(Records excerpted from a collection)

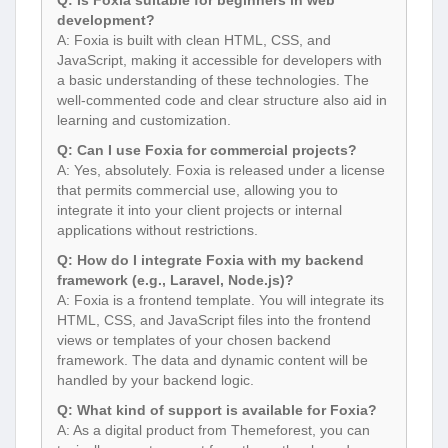
Q: Is Foxia suitable for beginners in web
development?
A: Foxia is built with clean HTML, CSS, and
JavaScript, making it accessible for developers with
a basic understanding of these technologies. The
well-commented code and clear structure also aid in
learning and customization.
Q: Can I use Foxia for commercial projects?
A: Yes, absolutely. Foxia is released under a license
that permits commercial use, allowing you to
integrate it into your client projects or internal
applications without restrictions.
Q: How do I integrate Foxia with my backend
framework (e.g., Laravel, Node.js)?
A: Foxia is a frontend template. You will integrate its
HTML, CSS, and JavaScript files into the frontend
views or templates of your chosen backend
framework. The data and dynamic content will be
handled by your backend logic.
Q: What kind of support is available for Foxia?
A: As a digital product from Themeforest, you can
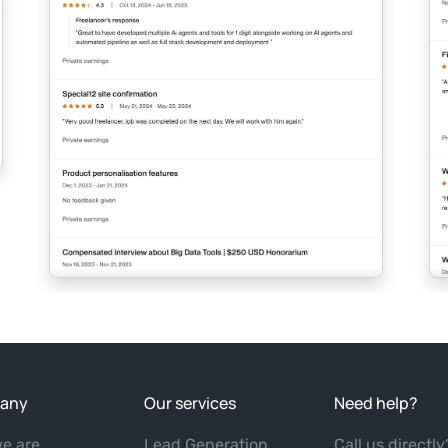
any
Our services
Need help?
e are
Lead Generation
Call us directly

> _Activity_: Retype the lines exactly as they appear, beginning with the line that contains "A: Foxia is built with clean HTML, CSS, and" and ending with the final line of the entries, and omit the pictures.

> _The completed task_:
A: Foxia is built with clean HTML, CSS, and
JavaScript, making it accessible for developers with
a basic understanding of these technologies. The
well-commented code and clear structure also aid in
learning and customization.
Q: Can I use Foxia for commercial projects?
A: Yes, absolutely. Foxia is released under a license
that permits commercial use, allowing you to
integrate it into your client projects or internal
applications without restrictions.
Q: How do I integrate Foxia with my backend
framework (e.g., Laravel, Node.js)?
A: Foxia is a frontend template. You will integrate its
HTML, CSS, and JavaScript files into the frontend
views or templates of your chosen backend
framework. The data and dynamic content will be
handled by your backend logic.
Q: What kind of support is available for Foxia?
A: As a digital product from Themeforest, you can
any
Our services
Need help?
e are
Lead Generation
Call us directly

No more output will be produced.